Media release from Senator, the Hon Amanda Vanstone, Minister for Justice and Customs

"Contrary to what some people think, Australia has not got a chronic youth gang problem" said the Minister for Justice and Customs Senator Amanda Vanstone. Senator Vanstone was today releasing a trends and issues paper from the Australian Institute of Criminology Young people and gangs.

"There is no evidence that criminal gangs, like the colour gangs in Los Angeles, exist in Australia," Senator Vanstone said.

"Young people sometimes commit crime in Australia, no one can deny that. But the fact is that the vast proportion of crime committed by young people in this county is opportunistic in nature. Young peoples' crimes are often street level crimes like shoplifting, and small scale drug dealing. Just because young people hang around socially in groups, does not mean that organised gangs are running rife."

"Young people's crime in Australia is not highly organised, it is not entrepreneurial, and it is therefore unlike the experience in the United States."

"Many young people report their illegal behaviour as a thrill-seeking exercise prompted by boredom and peer pressure."

"Turf is not a distinctive feature of young people's gangs in Australia."

"It is more accurate see youth gangs in Australia as loose friendship groups, who are visible because of they routinely congregate around public areas like shopping centres."

"The media have a role to play in providing reliable, accurate information about young people and in minimising reporting of youth activities in a stereotyped manner."
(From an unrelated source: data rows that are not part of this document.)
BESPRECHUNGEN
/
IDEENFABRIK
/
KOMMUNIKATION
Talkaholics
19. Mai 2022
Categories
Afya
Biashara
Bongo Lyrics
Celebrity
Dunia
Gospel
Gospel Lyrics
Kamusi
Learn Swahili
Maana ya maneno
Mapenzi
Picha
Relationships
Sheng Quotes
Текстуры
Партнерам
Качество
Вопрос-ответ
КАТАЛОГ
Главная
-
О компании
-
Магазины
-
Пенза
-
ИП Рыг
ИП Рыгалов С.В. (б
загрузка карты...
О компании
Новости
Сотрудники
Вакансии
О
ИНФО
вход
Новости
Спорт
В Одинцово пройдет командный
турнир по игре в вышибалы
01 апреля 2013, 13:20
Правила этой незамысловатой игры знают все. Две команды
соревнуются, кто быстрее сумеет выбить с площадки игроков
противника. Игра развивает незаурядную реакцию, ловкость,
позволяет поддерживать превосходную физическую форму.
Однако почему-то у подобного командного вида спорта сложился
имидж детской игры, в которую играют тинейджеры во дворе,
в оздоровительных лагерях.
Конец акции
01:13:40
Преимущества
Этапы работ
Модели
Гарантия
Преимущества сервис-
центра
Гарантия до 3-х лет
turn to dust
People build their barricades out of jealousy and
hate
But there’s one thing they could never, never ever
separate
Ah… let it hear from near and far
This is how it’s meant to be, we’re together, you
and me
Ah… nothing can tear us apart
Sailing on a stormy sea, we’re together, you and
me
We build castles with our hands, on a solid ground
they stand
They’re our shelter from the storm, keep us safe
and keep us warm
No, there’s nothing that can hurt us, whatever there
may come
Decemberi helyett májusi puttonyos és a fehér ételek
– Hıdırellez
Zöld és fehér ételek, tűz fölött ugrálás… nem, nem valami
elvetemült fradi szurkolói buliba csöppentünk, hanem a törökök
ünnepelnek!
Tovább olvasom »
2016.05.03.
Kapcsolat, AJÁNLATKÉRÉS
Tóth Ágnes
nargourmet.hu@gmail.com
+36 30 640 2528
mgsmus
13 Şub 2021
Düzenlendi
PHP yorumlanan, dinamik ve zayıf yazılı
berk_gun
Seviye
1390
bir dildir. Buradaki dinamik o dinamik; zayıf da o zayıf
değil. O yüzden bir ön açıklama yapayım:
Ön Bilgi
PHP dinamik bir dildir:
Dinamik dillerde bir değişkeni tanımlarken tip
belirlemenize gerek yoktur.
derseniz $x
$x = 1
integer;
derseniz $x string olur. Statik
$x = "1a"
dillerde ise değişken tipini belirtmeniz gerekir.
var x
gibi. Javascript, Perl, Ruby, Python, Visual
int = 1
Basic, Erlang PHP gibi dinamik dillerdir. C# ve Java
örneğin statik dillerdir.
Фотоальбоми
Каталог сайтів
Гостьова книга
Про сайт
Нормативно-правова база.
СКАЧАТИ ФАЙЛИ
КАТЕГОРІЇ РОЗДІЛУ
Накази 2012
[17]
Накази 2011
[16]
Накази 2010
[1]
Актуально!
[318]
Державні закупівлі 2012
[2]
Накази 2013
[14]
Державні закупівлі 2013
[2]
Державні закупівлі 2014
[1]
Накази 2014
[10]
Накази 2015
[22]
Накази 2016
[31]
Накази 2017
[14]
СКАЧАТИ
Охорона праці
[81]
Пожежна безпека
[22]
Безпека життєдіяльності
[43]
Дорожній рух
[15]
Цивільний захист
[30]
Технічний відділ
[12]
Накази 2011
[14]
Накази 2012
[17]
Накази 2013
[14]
The paper from the Australian Institute of Criminology Young people and gangs also highlights the importance of:

  • community and school education to reduce violence between groups of young people;
  • concerted action against school bullying;
  • developing constructive methods of managing public areas so that young people can use areas like shopping centres safely without being needlessly harassed; and
  • action to increase employment in disadvantaged communities.